From education to employment

After the Referendum

So it has happened. The atavists have won. Leave managed to encourage enough of the disempowered in the cities and the viscerally conservative shire English to come out and vote to leave the European Union. The repercussions have been immediate and could be more profound than any of us quite realise. A Prime Minister has already resigned. Scotland may secede from the union. The North and South of Ireland could reunite. And in every corner of the land shell shocked people under the age of 40 are asking themselves ‘why have our parents and grandparents done this to us?’

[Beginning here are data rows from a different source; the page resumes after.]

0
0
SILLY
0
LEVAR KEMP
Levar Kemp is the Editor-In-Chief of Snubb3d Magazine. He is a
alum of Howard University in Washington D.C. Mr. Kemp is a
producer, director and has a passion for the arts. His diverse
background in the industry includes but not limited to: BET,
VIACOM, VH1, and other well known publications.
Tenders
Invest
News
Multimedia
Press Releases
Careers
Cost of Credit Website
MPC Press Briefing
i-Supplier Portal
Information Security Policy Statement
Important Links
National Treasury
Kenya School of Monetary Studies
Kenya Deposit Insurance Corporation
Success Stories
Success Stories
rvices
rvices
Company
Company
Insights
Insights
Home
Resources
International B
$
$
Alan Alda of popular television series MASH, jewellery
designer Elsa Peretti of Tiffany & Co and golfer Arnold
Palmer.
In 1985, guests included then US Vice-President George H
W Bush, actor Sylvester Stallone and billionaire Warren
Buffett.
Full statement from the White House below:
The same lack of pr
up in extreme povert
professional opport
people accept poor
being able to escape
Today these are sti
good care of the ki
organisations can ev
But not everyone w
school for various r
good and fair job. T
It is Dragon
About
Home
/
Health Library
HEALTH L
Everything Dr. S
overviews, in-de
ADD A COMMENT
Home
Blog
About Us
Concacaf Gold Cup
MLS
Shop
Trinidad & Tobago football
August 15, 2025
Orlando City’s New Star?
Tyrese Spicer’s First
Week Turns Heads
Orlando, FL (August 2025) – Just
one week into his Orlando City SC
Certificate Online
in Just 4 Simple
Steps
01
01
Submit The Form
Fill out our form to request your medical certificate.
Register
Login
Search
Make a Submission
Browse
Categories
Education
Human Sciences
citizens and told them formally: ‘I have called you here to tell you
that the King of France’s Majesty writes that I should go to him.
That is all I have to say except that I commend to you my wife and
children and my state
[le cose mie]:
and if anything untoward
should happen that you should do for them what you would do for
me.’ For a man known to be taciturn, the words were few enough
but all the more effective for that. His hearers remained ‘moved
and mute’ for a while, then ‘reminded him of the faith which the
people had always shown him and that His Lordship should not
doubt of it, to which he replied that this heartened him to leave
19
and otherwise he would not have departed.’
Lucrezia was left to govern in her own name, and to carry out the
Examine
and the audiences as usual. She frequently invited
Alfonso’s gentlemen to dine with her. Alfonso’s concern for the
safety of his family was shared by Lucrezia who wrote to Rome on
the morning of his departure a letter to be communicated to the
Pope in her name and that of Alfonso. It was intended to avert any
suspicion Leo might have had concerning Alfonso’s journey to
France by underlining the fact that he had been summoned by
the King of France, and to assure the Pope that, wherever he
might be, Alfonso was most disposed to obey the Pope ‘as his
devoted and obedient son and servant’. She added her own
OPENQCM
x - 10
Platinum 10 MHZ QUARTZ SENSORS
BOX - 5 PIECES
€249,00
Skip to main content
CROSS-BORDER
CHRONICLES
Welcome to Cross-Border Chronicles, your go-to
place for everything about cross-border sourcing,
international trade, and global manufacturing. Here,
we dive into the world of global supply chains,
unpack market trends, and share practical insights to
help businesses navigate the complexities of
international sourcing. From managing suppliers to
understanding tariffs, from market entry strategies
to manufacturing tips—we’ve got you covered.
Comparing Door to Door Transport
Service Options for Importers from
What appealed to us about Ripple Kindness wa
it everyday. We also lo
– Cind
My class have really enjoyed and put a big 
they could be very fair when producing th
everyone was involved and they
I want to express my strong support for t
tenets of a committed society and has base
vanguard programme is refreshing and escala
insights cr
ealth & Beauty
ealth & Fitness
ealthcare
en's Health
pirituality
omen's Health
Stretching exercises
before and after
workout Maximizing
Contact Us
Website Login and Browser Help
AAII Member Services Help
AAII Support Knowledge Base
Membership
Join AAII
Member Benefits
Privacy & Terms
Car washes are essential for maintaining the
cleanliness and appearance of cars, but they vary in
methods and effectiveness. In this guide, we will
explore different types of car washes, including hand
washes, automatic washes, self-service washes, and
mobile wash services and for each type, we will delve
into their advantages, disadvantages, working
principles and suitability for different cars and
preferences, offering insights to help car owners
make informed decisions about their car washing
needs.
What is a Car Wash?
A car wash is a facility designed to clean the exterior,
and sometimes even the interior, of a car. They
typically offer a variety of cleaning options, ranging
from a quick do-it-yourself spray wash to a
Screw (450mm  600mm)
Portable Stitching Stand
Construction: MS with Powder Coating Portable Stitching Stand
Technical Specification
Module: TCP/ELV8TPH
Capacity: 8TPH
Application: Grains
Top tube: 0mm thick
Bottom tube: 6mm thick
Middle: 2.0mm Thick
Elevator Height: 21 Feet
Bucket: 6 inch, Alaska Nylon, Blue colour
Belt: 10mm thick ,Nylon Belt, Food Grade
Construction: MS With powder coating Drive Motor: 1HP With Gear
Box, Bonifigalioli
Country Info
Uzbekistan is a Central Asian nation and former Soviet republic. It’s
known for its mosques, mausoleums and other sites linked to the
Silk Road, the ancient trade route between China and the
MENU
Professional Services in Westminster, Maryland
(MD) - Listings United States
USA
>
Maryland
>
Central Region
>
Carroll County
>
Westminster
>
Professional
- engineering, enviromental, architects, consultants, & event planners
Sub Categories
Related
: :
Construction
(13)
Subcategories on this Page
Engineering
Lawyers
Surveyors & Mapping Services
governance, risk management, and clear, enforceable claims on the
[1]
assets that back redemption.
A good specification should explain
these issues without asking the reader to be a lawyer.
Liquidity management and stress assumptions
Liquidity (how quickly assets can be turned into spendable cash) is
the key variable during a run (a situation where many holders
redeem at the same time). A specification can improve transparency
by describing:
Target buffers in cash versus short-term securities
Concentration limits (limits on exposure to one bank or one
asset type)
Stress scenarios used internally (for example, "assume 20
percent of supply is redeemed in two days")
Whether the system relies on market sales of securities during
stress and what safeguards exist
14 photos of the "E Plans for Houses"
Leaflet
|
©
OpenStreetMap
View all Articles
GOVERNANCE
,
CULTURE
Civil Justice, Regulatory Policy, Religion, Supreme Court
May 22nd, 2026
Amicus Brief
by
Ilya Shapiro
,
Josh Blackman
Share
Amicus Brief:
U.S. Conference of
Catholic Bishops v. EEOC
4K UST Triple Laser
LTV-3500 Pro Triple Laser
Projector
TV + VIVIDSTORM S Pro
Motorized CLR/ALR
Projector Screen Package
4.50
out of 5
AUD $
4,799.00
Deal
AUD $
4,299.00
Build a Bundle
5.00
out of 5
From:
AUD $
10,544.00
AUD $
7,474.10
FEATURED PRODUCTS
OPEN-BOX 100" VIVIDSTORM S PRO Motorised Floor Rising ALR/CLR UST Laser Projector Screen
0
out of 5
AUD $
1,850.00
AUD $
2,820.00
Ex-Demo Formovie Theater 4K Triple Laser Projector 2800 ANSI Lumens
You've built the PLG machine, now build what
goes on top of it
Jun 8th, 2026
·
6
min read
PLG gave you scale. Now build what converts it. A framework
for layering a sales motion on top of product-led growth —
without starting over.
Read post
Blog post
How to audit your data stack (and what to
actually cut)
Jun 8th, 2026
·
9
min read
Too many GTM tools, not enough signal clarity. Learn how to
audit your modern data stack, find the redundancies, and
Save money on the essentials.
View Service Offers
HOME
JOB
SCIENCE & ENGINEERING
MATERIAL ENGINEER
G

For make no mistake this plebiscite has split the country in two. The divide could not be sharper. The values that under-pinned the European Union and its founding and development – fraternity, solidarity, reciprocity and accommodation with other nations – have been rejected by more than half of the British people. In their place we have isolationism, xenophobia, fear and rejection of others. And what makes this so very sad is that many of the people who voted to leave the EU as a protest against their sense of isolation and abandonment by the political classes, Westminster and the Establishment, will be those most damaged by any economic downturn that may result from the vote. It will be they whose jobs are lost first. It will be those with least who will pay the price of stretched budgets as our imports cost more, our food bills go up and petrol prices increase. And it will be these people who will realise that the Leave campaign simply lied to them again and again and again.

For the sense of isolation many in our former industrial areas now feel, stems from decades of neglect and a neo-liberal ideology that believes in the market society and not the market economy. This has been compounded by a political elite who did not want to recognise the full impact of de-industrialisation. Whose technocratic tinkering did not enable any real degree of self-fulfillment or control back to those who had been dispossessed. Europe ironically acted as a bulwark against the extremes of neo-liberal ideology offering some protection for workers and others in society – minimal though that may have seemed.

Moreover the referendum campaign was the most spiteful, lie-filled and unpleasant of any in living history. It is one thing to stretch the facts to exaggerate a little and to thrust home a point. It is another to deliberately lie. The Leave campaign lied about the big things (£350 million leaving the UK a week for example and much of this money going to the NHS) and denigrated those who stood against them (Farage’s despicable comment about David Beckham coming out for Remain simply because he was rich for example).  Smears and lies, playing the man not the ball have always been hallmarks of the gutter politician but the crew running Leave took it to a new level.

And for those of us in education and FE who are responsible for guiding young people what do we now say to them? After all over 70% of 16-24 year-olds wanted a chance to live and work in 27 other countries without restraint or hindrance; or travel freely, or enjoy the other benefits of being a citizen in a united Europe. How are we now expected to help them respect our institutions when they have been so disrespected by Gove, Johnson and Farage in such a public way? Moreover when they realise that these men have simply told lies to get their own way what then of those lessons in life about being honest, working hard and applying oneself when lying seems to work?

Values matter. They define who we are and what we want to become. With this result now in, the next Tory Prime Minister of this country will have carte blanche to speed up and deepen the very processes that the British people believed were the fault of Europe. As a sleight of hand it is quite brilliant. Only then, I fear, will people realise they have been duped as immigration doesn’t fall; as those warnings by independent economic institutions do come to pass; as the sense of being ignored and isolated doesn’t go away. And our major trading partner, the EU, however slightly, will turn its back towards us, as it inevitably must, in order to stop the European Union falling apart.

And at the heart of this great deception stands the folly of one man – David Cameron. Cameron has always had a touch of hubris about him. And as the ancient Greeks knew, a man suffering from hubris will one day meet his nemesis. The trouble is, Cameron’s nemesis is going to hurt the rest of us too.